:: Action item A ::
According to the article on the theory of limits in Islam, in which book did Muhammad Shahrur first present the theory?
:: Action item B ::
Proceed with the article on Shahrur's theory of limits, picking up right after its final sentence.

:: Excerpt to read ::
——

= Theory of limits in Islam =

Theory of Islamic legal limits developed by Muhammad Shahrur

Theory of limits (نظرية الحدود) is a method of interpreting the legal verses of the Quran developed by the Syrian thinker Muhammad Shahrur (1938–2019). It was first presented in his book Al-Kitāb wa-l-Qurʾān: Qirāʾa Muʿāṣira (1990) and further elaborated in Nahwa Uṣūl Jadīda li-l-Fiqh al-Islāmī (2000).
Shahrur may have been influenced by the idea of upper and lower limits of punishment from the Lebanese scholar Abdallah al-Alayli (1914–1996), with whom he was personally acquainted and who had published this idea in his book Ayn al-khatāʾ? (1978, "Where is the mistake").

== Core idea ==
Shahrur argued that many Quranic legal rulings do not prescribe a single fixed rule. Instead, God establishes a lower limit (al-ḥadd al-adnā) and an upper limit (al-ḥadd al-aʿlā). Between these two boundaries lies a space in which human societies may exercise ijtihad according to changing social conditions, provided they do not go below the minimum or above the maximum.

He linked this framework to two Quranic concepts: istiqāma (the fixed, unchanging limits set by God) and ḥanīfiyya (the human capacity for flexibility and adaptation within those limits).

=== 1. Only a lower limit ===
God sets a minimum. You cannot go below it, but you can go higher above it.

Example: The women whom a man is forbidden to marry (Quran 4:22–23). Shahrur treats the women explicitly prohibited in these verses as a minimum limit of prohibition.

=== 2. Only an upper limit ===
God sets a maximum. You cannot go above it, but you can choose a lesser option below it.

Example: The punishment for theft (Quran 5:38). Shahrur understands the cutting off of the hand as the upper limit of punishment. A lesser punishment may therefore be applied, but the upper limit cannot be exceeded.

=== 3. Both a lower and an upper limit ===
God sets both a minimum and a maximum. Human decisions may vary within the range between them.

Example: Inheritance (Quran 4:11–12). Shahrur interprets the Qur'anic inheritance rules as establishing lower and upper limits within which the distribution may vary according to circumstances.

——

(Items listed in a dataset)
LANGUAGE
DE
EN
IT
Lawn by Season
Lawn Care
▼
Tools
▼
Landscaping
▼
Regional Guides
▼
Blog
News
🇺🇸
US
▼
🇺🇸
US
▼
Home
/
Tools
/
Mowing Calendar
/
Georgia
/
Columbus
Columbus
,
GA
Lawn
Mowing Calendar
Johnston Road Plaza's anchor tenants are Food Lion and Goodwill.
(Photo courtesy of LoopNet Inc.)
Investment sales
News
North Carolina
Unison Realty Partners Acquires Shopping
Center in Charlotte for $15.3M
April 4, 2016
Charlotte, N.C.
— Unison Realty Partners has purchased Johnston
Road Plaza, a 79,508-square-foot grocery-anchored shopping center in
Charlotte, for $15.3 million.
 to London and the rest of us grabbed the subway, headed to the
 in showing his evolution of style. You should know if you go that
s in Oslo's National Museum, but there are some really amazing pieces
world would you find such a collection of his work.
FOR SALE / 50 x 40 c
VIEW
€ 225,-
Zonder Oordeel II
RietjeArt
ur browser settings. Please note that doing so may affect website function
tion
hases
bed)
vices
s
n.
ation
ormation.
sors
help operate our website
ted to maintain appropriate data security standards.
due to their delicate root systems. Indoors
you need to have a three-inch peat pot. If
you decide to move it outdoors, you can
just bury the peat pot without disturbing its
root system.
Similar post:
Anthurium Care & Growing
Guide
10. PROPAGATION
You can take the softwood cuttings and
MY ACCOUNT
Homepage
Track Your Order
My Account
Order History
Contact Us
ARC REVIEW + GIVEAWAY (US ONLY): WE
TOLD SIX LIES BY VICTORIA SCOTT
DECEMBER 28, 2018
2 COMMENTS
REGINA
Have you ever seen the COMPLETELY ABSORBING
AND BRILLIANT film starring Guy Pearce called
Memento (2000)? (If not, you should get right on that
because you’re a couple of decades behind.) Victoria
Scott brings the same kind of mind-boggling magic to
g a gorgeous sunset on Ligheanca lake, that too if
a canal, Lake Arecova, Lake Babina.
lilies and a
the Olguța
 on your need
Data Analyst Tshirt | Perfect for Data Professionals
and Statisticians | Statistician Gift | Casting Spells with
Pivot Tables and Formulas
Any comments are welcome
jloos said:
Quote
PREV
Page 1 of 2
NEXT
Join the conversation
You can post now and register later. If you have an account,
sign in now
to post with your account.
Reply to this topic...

——

:: Reply A ::
Al-Kitāb wa-l-Qurʾān: Qirāʾa Muʿāṣira (1990).

:: Reply B ::
=== 4. Lower and upper limits meet at one point ===
The minimum and maximum are the same. There is therefore only one permissible point, leaving no room for variation.

Example: The punishment for adultery (Quran 24:2). Shahrur understands the prescribed one hundred lashes as both the lower and upper limit, so the punishment cannot be reduced or increased.

=== 5. Both limits exist, but neither may be exceeded ===
God sets both a lower and an upper boundary. Human action may take place between them, but crossing either boundary violates the limit.

Example: Relations between men and women. Shahrur places adultery at the upper limit. Conduct between men and women that does not constitute adultery remains within the space between the limits.

=== 6. A positive upper limit and a negative lower limit ===
God sets a positive upper limit and a negative lower limit. Human activity may move between the two, while the positive upper limit cannot be exceeded.

Example: Material relations between people. Shahrur places riba at the positive upper limit and zakat at the negative lower limit. Zakat may be exceeded through voluntary charity, while the upper limit represented by riba cannot be exceeded.

== Applications in family law ==
In inheritance, Shahrur treated the classic 2:1 ratio as movable boundaries rather than a rigid formula. The share of women may increase toward equality when economic and social realities justify it, provided women do not receive less than the Quranic minimum.

In polygamy (Quran 4:3), he combined a quantitative upper limit (maximum of four wives) with a qualitative condition: the additional wives should be widows responsible for orphaned children. The purpose, in his reading, is social protection rather than personal desire.

== Reception ==
The theory has been widely discussed in contemporary Islamic legal studies. Supporters view it as a method that preserves the authority of the Quran while allowing legal practice to respond to modern conditions. Critics argue that it departs from classical principles of uṣūl al-fiqh, minimises the role of Hadith, and stretches the linguistic meaning of the text beyond acceptable limits.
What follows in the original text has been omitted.